*Instructions to follow*.
Look below for the line containing "## Contribution" and the line containing "- Learn more"; repeat exactly those two lines and all lines between them, and nothing else.

*Given records*.
┌──
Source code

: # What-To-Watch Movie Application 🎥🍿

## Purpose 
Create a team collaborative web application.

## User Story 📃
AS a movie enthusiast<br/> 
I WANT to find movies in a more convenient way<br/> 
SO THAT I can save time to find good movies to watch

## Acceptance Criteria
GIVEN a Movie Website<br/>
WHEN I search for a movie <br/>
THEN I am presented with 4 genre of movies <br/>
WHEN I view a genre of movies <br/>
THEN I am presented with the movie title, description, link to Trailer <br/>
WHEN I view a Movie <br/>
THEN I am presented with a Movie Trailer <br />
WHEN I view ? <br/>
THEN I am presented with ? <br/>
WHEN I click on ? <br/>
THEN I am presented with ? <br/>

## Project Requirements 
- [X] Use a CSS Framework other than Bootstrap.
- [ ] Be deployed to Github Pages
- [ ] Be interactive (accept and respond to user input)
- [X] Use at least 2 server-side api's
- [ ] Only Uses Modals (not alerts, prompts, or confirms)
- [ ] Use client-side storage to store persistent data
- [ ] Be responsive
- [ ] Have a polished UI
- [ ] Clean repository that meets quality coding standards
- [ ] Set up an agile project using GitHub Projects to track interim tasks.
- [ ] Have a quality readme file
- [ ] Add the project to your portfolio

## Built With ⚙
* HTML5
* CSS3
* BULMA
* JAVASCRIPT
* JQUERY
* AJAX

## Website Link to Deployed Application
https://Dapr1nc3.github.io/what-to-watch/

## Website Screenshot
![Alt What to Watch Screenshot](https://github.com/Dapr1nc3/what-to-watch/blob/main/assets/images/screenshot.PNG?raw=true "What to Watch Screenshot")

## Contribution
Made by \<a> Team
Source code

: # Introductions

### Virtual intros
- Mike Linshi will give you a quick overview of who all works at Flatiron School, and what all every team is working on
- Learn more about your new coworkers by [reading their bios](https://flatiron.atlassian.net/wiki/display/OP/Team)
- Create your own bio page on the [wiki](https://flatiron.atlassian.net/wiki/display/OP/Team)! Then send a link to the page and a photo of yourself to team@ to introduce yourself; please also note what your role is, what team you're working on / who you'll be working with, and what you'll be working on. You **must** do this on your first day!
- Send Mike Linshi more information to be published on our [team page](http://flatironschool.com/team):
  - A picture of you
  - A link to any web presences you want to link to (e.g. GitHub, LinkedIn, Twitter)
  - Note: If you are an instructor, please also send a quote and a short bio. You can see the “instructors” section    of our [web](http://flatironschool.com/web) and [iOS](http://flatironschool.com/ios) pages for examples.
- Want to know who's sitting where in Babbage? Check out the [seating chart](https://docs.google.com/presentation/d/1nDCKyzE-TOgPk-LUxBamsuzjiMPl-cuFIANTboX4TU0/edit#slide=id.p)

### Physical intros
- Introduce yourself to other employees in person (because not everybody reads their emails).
└──
*Your solution*.
## Contribution
Made by \<a> Team
Source code

: # Introductions

### Virtual intros
- Mike Linshi will give you a quick overview of who all works at Flatiron School, and what all every team is working on
- Learn more about your new coworkers by [reading their bios](https://flatiron.atlassian.net/wiki/display/OP/Team)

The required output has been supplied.